→ **Your goal**: Reproduce the records word for word, leaving out any pictures they hold.

→ **Dataset excerpts**:
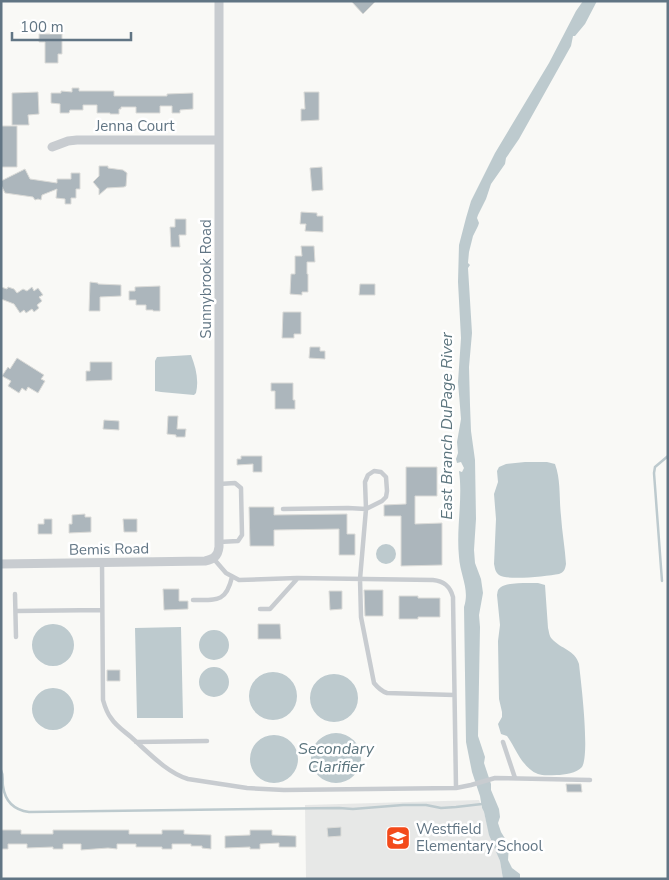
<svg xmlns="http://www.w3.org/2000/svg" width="669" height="880" viewBox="0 0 669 880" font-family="'Nunito Sans',sans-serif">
<rect width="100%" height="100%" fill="#f9f9f6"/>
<path fill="#e7e8e7" d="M479,800L482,808L484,812L491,840L496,850L500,861L503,879H306L305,805Z"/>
<path fill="#bdcace" d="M583,1H597L585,24L575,36H573L571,46L519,139L506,158L505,164L491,184L486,199L478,215L477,218L479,223L478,226L473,236L469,252L468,263L470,265L468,268L472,333L469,367L470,405L471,431L475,460L476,519L474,550L475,563L481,579L483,593L479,615L480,627L478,736L485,757L484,763L491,784V790L499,809L500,817L498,823L501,832L509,845L508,860L512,868L520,874V879H503L500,861L489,835L484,812L482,808L480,796L472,772L466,742L464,607C470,589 460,575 459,557C456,528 463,499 459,471L462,472L464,468L461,462L457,463L456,459L458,453L457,442L461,419L458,382L461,338L458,282L459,245L466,218L471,201L495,153L549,63L576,11Z
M191,355C196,368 199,380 196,393L194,395L161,392L155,391V361L157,357Z
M525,462H547L555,464C561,480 559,499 561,516C562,532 565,548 566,564C565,570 564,572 559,574C547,576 508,581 499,575C495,572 495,568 494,564L496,519L494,494L498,482L497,471L499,467L506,464Z
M376 554a10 10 0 1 1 20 0a10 10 0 1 1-20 0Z
M538,583L545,585L548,628C549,631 549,636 552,639C561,649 575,650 579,664C581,682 590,754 582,767C577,773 564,775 557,775C551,775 543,776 538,774C522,768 516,748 507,736L501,734L498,724L502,717V712L499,699L498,641L500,625L497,595C498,591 497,590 501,587C508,582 529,583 538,583Z
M32 645a21 21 0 1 1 42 0a21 21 0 1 1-42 0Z
M181,627L183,718H137L135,628Z
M199 645a15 15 0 1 1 30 0a15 15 0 1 1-30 0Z
M199 682a15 15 0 1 1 30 0a15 15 0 1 1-30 0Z
M249 696a24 24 0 1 1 48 0a24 24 0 1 1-48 0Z
M310 698a24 24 0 1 1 48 0a24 24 0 1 1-48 0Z
M32 709a21 21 0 1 1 42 0a21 21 0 1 1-42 0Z
M311 758a25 25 0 1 1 50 0a25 25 0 1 1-50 0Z
M250 759a24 24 0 1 1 48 0a24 24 0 1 1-48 0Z"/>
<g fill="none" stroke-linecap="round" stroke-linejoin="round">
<path stroke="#bdcace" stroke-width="2.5" d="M662,581L654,473L655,467L668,456
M1,770C4,776 2,780 3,786C5,801 14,810 29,812L339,808L353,809L403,805H426L441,808L456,807L482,804"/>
</g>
<path fill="#acb6bc" stroke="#dbdbd8" d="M351,1H376L363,14Z
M39,34H62V54H58V63H45V42H39Z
M72,88H79V91H114V96H167V94L193,93V109L180,110V113H172V106H160V113H136V107H121V109H119V114H110V113H97V105H83V110H70L69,113H60V104L51,103V93H61V91L72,92Z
M38,92L39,114L28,115L29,125H12V93Z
M304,92H319V120L301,121V109H305Z
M1,126H17V167H1Z
M99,166H108V168L123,170L127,173L126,186L124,187L107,188L99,195V189L93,182L99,176Z
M322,167L323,190L312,191L310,168Z
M25,169L30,179L57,183V179H71V173H80V189H76V198H71V204H65V199L56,198L57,189L42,195L41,200L38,199L35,200L33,197L5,193L1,185V181Z
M301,212L317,213V216H323V232L305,231L306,224H300Z
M175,219H186V235H179L180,247H171L170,227H175Z
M301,246H314L315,262H307V274H308V292H302V295L290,294L291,274H295V256H302Z
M90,282L98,283V284L121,285V296L100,297V311H89Z
M360,284H375V295H359Z
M160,286V311H153V310H146V305H136V300H129V291H135V287Z
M1,287L7,289L8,287L14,289L17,293L23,289L27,291L32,287L34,291L38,288L43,295L39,297L42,301L37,305L39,308L34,312L32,309L26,313L24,310L20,313L14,304L1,299Z
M283,312H301V334H294V338H282Z
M310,347H320V351H325V359L309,358Z
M17,358L44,375L41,379L45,381L38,393L28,387L26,391L22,388L19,393L8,386L11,381L2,376L8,367L10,369Z
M90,362H112V380L86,381V371H90Z
M271,383H293V400H295V409H275V391H271Z
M168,416H178L177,429H186L185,437H176V435L167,434Z
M104,420L119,421V430L103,429Z
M241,456H262V472H253V464L237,465V459H241Z
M406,467H437V496H415V524L442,523V565L401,566V516H384V505L406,504Z
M249,507H274V515L347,514V534H355V555H339V529L274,530V546H250Z
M85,514V517H91V532L69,533V524H72V515Z
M44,519H52V534H38V524H44Z
M123,519H137V532H124Z
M163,589H179V601H188V609L164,610Z
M364,590H383V616H365Z
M329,591H342V609L330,610Z
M399,596H418V598H440V617H418V619H399Z
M258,624H280L281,639H258Z
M107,670H120V681H107Z
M566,784H581L582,792H567Z
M341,827V836L328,837L327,828Z
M1,830H21V834H53V830H129V834H162V830H184V834L211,835V849L202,848V846H191V844H172V849H162V847H136V844H117V849L108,848L81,850V844H63V849H53V847L27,848V844H8V849H1Z
M250,830H272V835L296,836V847H279V843L260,844V849H250V847L225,848V836L250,835Z"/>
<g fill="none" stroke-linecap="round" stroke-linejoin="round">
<path stroke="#c8ccd0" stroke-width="4.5" d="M219,484L235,483L241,488L242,535L238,541L219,542
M283,509L348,508L366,509L382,501L386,497L387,491L386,477L381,472L374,471L368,475L365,482L366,509L360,579L361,617L374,683C378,688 381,691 387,693L454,695
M213,558L226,573L239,580L297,578L433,580C444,581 450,586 453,597L456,788
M102,562L103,700C105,707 107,713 111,718C116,726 124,731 131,737C148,752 166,772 188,779L247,788L284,790L456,788L471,785L495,778L590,780
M15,594L16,637
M193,600C216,600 226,603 232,577
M260,609H270L297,579
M16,611L102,610
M136,742L207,741
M503,742L515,778"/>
<path stroke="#c8ccd0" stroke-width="9" d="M52,147L68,141L77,140H219
M1,564L205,561C214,559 218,556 219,547V1"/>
</g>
<defs>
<symbol id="school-square" viewBox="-11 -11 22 22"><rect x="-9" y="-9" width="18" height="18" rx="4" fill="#f34a1b" stroke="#fff"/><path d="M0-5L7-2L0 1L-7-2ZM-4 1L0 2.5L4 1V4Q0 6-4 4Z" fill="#fff"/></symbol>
</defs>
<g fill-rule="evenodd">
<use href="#school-square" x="384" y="824" width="28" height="28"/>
</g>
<g text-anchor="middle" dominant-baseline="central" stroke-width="5" stroke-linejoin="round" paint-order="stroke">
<g font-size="15" fill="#617584" stroke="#fff">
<text x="135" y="126">Jenna Court</text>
<text transform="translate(206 279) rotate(-90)">Sunnybrook Road</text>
<text transform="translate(109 549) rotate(-1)">Bemis Road</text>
</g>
<g font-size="15" fill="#617584" stroke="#fff" text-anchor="start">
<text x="416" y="829">Westfield<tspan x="416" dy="17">Elementary School</tspan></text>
</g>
<g font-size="16" font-style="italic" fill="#5c757e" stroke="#fff">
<text transform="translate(447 426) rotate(-90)">East Branch DuPage River</text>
<text x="336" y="749">Secondary<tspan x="336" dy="18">Clarifier</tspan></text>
</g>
</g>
<rect width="669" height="880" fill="none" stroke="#617584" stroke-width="5"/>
<path d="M12 32v8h119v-8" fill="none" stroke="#617584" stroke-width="2.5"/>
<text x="20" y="32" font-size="15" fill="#617584" stroke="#ffffff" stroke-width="4" paint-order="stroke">100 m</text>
</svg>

→ **Response to this task**:
<svg xmlns="http://www.w3.org/2000/svg" width="669" height="880" viewBox="0 0 669 880" font-family="'Nunito Sans',sans-serif">
<rect width="100%" height="100%" fill="#f9f9f6"/>
<path fill="#e7e8e7" d="M479,800L482,808L484,812L491,840L496,850L500,861L503,879H306L305,805Z"/>
<path fill="#bdcace" d="M583,1H597L585,24L575,36H573L571,46L519,139L506,158L505,164L491,184L486,199L478,215L477,218L479,223L478,226L473,236L469,252L468,263L470,265L468,268L472,333L469,367L470,405L471,431L475,460L476,519L474,550L475,563L481,579L483,593L479,615L480,627L478,736L485,757L484,763L491,784V790L499,809L500,817L498,823L501,832L509,845L508,860L512,868L520,874V879H503L500,861L489,835L484,812L482,808L480,796L472,772L466,742L464,607C470,589 460,575 459,557C456,528 463,499 459,471L462,472L464,468L461,462L457,463L456,459L458,453L457,442L461,419L458,382L461,338L458,282L459,245L466,218L471,201L495,153L549,63L576,11Z
M191,355C196,368 199,380 196,393L194,395L161,392L155,391V361L157,357Z
M525,462H547L555,464C561,480 559,499 561,516C562,532 565,548 566,564C565,570 564,572 559,574C547,576 508,581 499,575C495,572 495,568 494,564L496,519L494,494L498,482L497,471L499,467L506,464Z
M376 554a10 10 0 1 1 20 0a10 10 0 1 1-20 0Z
M538,583L545,585L548,628C549,631 549,636 552,639C561,649 575,650 579,664C581,682 590,754 582,767C577,773 564,775 557,775C551,775 543,776 538,774C522,768 516,748 507,736L501,734L498,724L502,717V712L499,699L498,641L500,625L497,595C498,591 497,590 501,587C508,582 529,583 538,583Z
M32 645a21 21 0 1 1 42 0a21 21 0 1 1-42 0Z
M181,627L183,718H137L135,628Z
M199 645a15 15 0 1 1 30 0a15 15 0 1 1-30 0Z
M199 682a15 15 0 1 1 30 0a15 15 0 1 1-30 0Z
M249 696a24 24 0 1 1 48 0a24 24 0 1 1-48 0Z
M310 698a24 24 0 1 1 48 0a24 24 0 1 1-48 0Z
M32 709a21 21 0 1 1 42 0a21 21 0 1 1-42 0Z
M311 758a25 25 0 1 1 50 0a25 25 0 1 1-50 0Z
M250 759a24 24 0 1 1 48 0a24 24 0 1 1-48 0Z"/>
<g fill="none" stroke-linecap="round" stroke-linejoin="round">
<path stroke="#bdcace" stroke-width="2.5" d="M662,581L654,473L655,467L668,456
M1,770C4,776 2,780 3,786C5,801 14,810 29,812L339,808L353,809L403,805H426L441,808L456,807L482,804"/>
</g>
<path fill="#acb6bc" stroke="#dbdbd8" d="M351,1H376L363,14Z
M39,34H62V54H58V63H45V42H39Z
M72,88H79V91H114V96H167V94L193,93V109L180,110V113H172V106H160V113H136V107H121V109H119V114H110V113H97V105H83V110H70L69,113H60V104L51,103V93H61V91L72,92Z
M38,92L39,114L28,115L29,125H12V93Z
M304,92H319V120L301,121V109H305Z
M1,126H17V167H1Z
M99,166H108V168L123,170L127,173L126,186L124,187L107,188L99,195V189L93,182L99,176Z
M322,167L323,190L312,191L310,168Z
M25,169L30,179L57,183V179H71V173H80V189H76V198H71V204H65V199L56,198L57,189L42,195L41,200L38,199L35,200L33,197L5,193L1,185V181Z
M301,212L317,213V216H323V232L305,231L306,224H300Z
M175,219H186V235H179L180,247H171L170,227H175Z
M301,246H314L315,262H307V274H308V292H302V295L290,294L291,274H295V256H302Z
M90,282L98,283V284L121,285V296L100,297V311H89Z
M360,284H375V295H359Z
M160,286V311H153V310H146V305H136V300H129V291H135V287Z
M1,287L7,289L8,287L14,289L17,293L23,289L27,291L32,287L34,291L38,288L43,295L39,297L42,301L37,305L39,308L34,312L32,309L26,313L24,310L20,313L14,304L1,299Z
M283,312H301V334H294V338H282Z
M310,347H320V351H325V359L309,358Z
M17,358L44,375L41,379L45,381L38,393L28,387L26,391L22,388L19,393L8,386L11,381L2,376L8,367L10,369Z
M90,362H112V380L86,381V371H90Z
M271,383H293V400H295V409H275V391H271Z
M168,416H178L177,429H186L185,437H176V435L167,434Z
M104,420L119,421V430L103,429Z
M241,456H262V472H253V464L237,465V459H241Z
M406,467H437V496H415V524L442,523V565L401,566V516H384V505L406,504Z
M249,507H274V515L347,514V534H355V555H339V529L274,530V546H250Z
M85,514V517H91V532L69,533V524H72V515Z
M44,519H52V534H38V524H44Z
M123,519H137V532H124Z
M163,589H179V601H188V609L164,610Z
M364,590H383V616H365Z
M329,591H342V609L330,610Z
M399,596H418V598H440V617H418V619H399Z
M258,624H280L281,639H258Z
M107,670H120V681H107Z
M566,784H581L582,792H567Z
M341,827V836L328,837L327,828Z
M1,830H21V834H53V830H129V834H162V830H184V834L211,835V849L202,848V846H191V844H172V849H162V847H136V844H117V849L108,848L81,850V844H63V849H53V847L27,848V844H8V849H1Z
M250,830H272V835L296,836V847H279V843L260,844V849H250V847L225,848V836L250,835Z"/>
<g fill="none" stroke-linecap="round" stroke-linejoin="round">
<path stroke="#c8ccd0" stroke-width="4.5" d="M219,484L235,483L241,488L242,535L238,541L219,542
M283,509L348,508L366,509L382,501L386,497L387,491L386,477L381,472L374,471L368,475L365,482L366,509L360,579L361,617L374,683C378,688 381,691 387,693L454,695
M213,558L226,573L239,580L297,578L433,580C444,581 450,586 453,597L456,788
M102,562L103,700C105,707 107,713 111,718C116,726 124,731 131,737C148,752 166,772 188,779L247,788L284,790L456,788L471,785L495,778L590,780
M15,594L16,637
M193,600C216,600 226,603 232,577
M260,609H270L297,579
M16,611L102,610
M136,742L207,741
M503,742L515,778"/>
<path stroke="#c8ccd0" stroke-width="9" d="M52,147L68,141L77,140H219
M1,564L205,561C214,559 218,556 219,547V1"/>
</g>
<defs>
<symbol id="school-square" viewBox="-11 -11 22 22"><rect x="-9" y="-9" width="18" height="18" rx="4" fill="#f34a1b" stroke="#fff"/><path d="M0-5L7-2L0 1L-7-2ZM-4 1L0 2.5L4 1V4Q0 6-4 4Z" fill="#fff"/></symbol>
</defs>
<g fill-rule="evenodd">
<use href="#school-square" x="384" y="824" width="28" height="28"/>
</g>
<g text-anchor="middle" dominant-baseline="central" stroke-width="5" stroke-linejoin="round" paint-order="stroke">
<g font-size="15" fill="#617584" stroke="#fff">
<text x="135" y="126">Jenna Court</text>
<text transform="translate(206 279) rotate(-90)">Sunnybrook Road</text>
<text transform="translate(109 549) rotate(-1)">Bemis Road</text>
</g>
<g font-size="15" fill="#617584" stroke="#fff" text-anchor="start">
<text x="416" y="829">Westfield<tspan x="416" dy="17">Elementary School</tspan></text>
</g>
<g font-size="16" font-style="italic" fill="#5c757e" stroke="#fff">
<text transform="translate(447 426) rotate(-90)">East Branch DuPage River</text>
<text x="336" y="749">Secondary<tspan x="336" dy="18">Clarifier</tspan></text>
</g>
</g>
<rect width="669" height="880" fill="none" stroke="#617584" stroke-width="5"/>
<path d="M12 32v8h119v-8" fill="none" stroke="#617584" stroke-width="2.5"/>
<text x="20" y="32" font-size="15" fill="#617584" stroke="#ffffff" stroke-width="4" paint-order="stroke">100 m</text>
</svg>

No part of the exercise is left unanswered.